A BABY orangutan in Borneo has been rescued after spending six months chained up on a narrow wooden shelf.

In early November the International Animal Rescue (IAR) Orangutan Centre in Ketapang, West Borneo learned of a baby orangutan being kept as a pet.

A rescue operation aided by Uckfield charity International Animal Rescue, was set up with the Forestry Department (BKSDA) and the rescue team found the little female named Bonika chained to the wall in the kitchen.

She was chained so tightly around the neck that she was clearly in considerable discomfort. The length of the chain was also very short so that Bonika could barely move from side to side and was stranded on the plank of wood.

The medical team carried out a dental check and concluded that she is about eighteen months old.

The man who captured Bonika said he had been keeping her as a family pet since June when he claimed to have found her in the middle of a palm oil plantation. He was on his way to work at a rubber tree plantation when he said he spotted the little orangutan all alone and looking very thin. So he caught her and brought her home to live with his family.

Bonika was fed on rice, sugar cane, biscuits, bread, mineral water and baby milk. She was set free for a while every morning and evening to play with his daughter and she was bathed using human shampoo. When she wasn’t playing with his daughter, Bonika was chained up on the plank in the kitchen to stop her escaping from the house.

The man eventually realised it was illegal to keep a wild orangutan as a pet and was willing to hand the orangutan over to the BKSDA.

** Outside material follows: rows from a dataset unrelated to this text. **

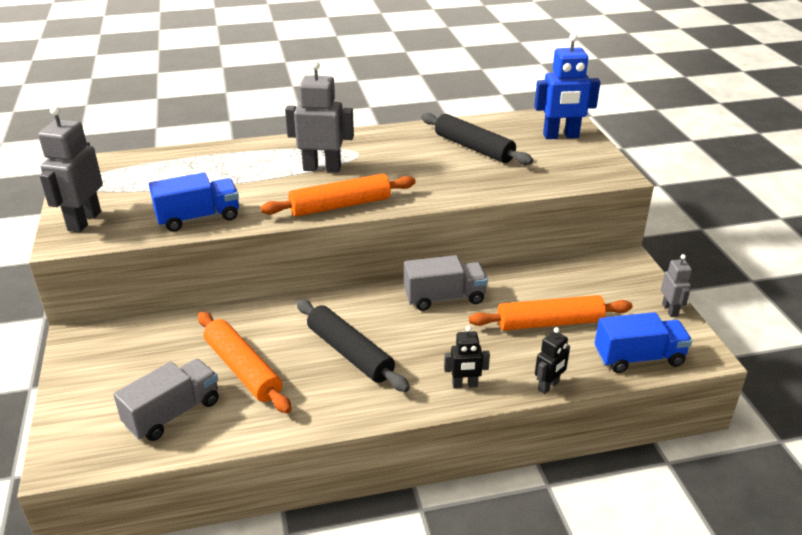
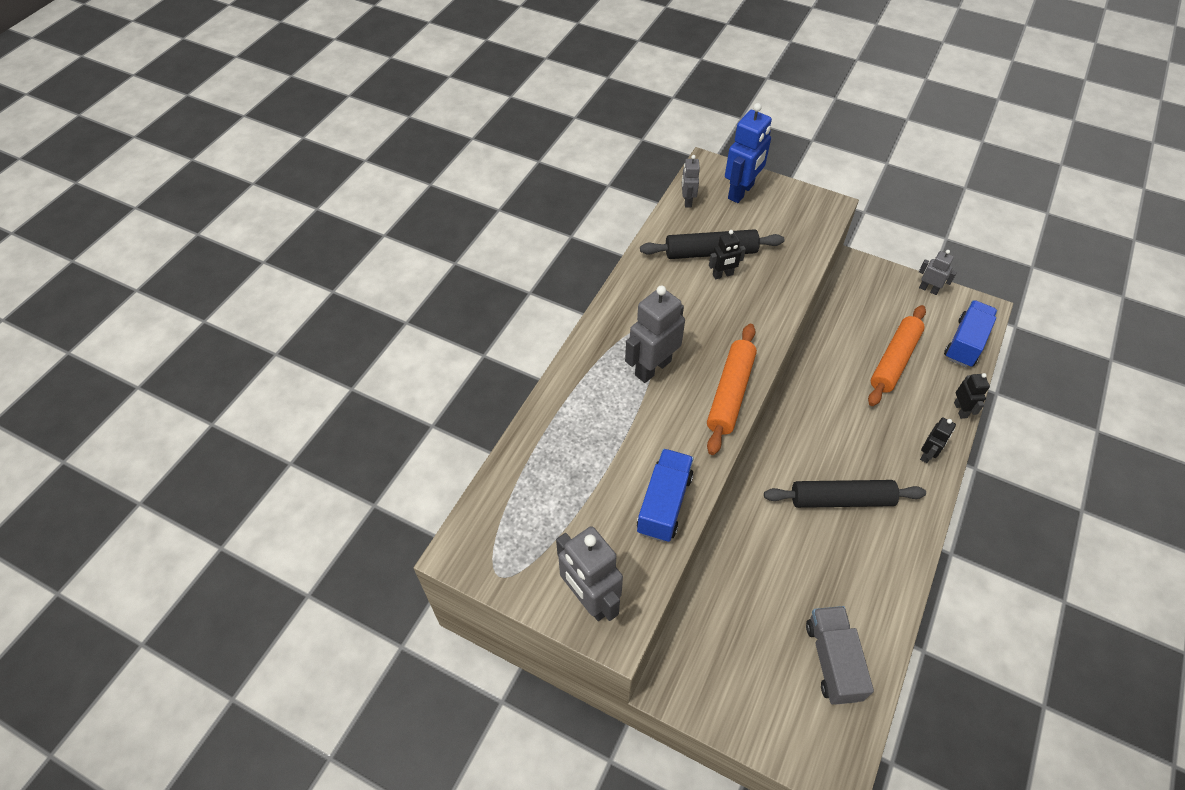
camera: 50 degrees left, 20 degrees up
(242, 370) = (810, 582): orange rolling pin -> none
(444, 298) = (817, 398): grey truck -> none
(458, 160) = (723, 275): none -> black robot
(511, 121) = (687, 201): none -> grey robot

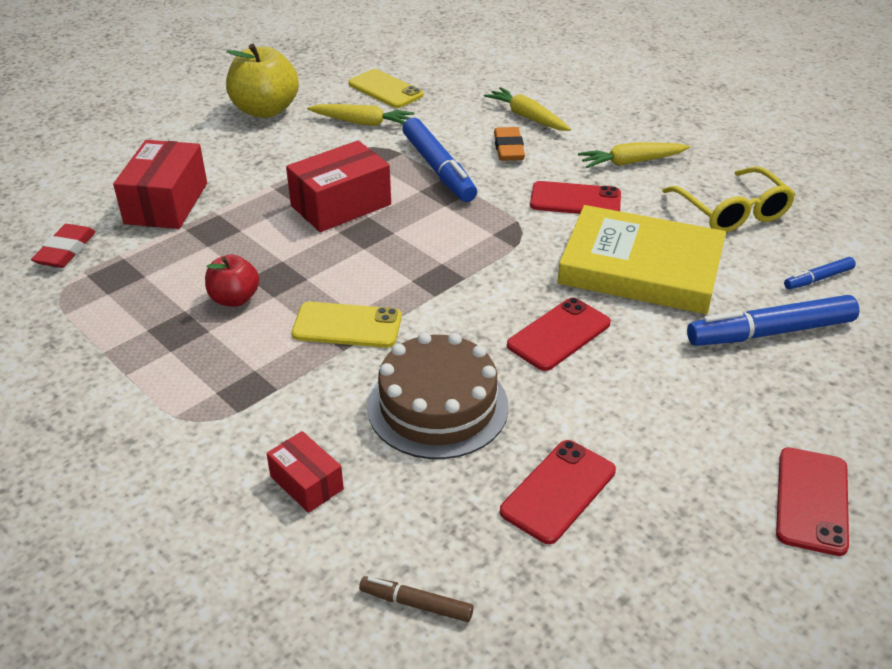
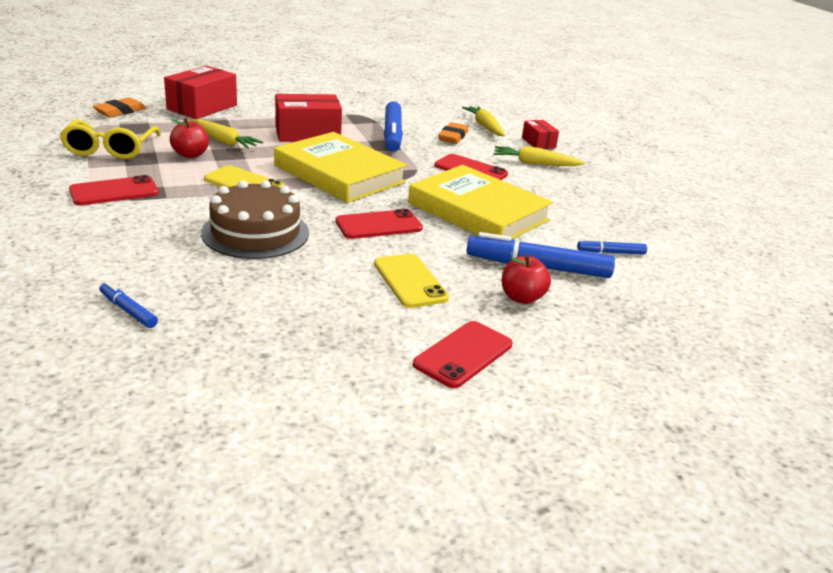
camera: 20 degrees right, 10 degrees down
(66, 251) = (120, 111): red eraser -> orange eraser
(265, 110) = (312, 85): yellow apple -> none
(307, 483) = (131, 240): red box -> red box (538, 143)
(362, 123) = (368, 104): yellow carrot -> yellow carrot (224, 141)
(385, 89) = (402, 93): yellow phone -> yellow phone (410, 281)
(416, 604) = (128, 311): brown marker -> blue marker
(440, 263) = (339, 174): none -> yellow book
(558, 491) = (285, 292): red phone -> red phone (114, 192)
(733, 213) = (583, 205): yellow glasses -> yellow glasses (110, 149)
(794, 387) = (522, 298): none -> red apple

Alan Knight OBE, Chief Executive of International Animal Rescue, said: “What a miserable existence for a wild baby orangutan. To be chained up alone on a narrow plank of wood without the company and comfort of her mother.

“We are relieved that Bonika is now safely in our care but also deeply saddened by the likely fate of her mother. No mother orangutan parts willingly with her baby and Bonika’s mother was almost certainly killed.

“In July the Bornean Orangutan was reclassified by the International Union for the Conservation of Nature as Critically Endangered. Every precious individual counts: every animal we save is a triumph and every animal that dies is a tragedy. Babies like Bonika are our hope for the future – but it needs the will of all those involved in the orangutans’ decline to commit to preserving the forest these magnificent great apes need to survive.”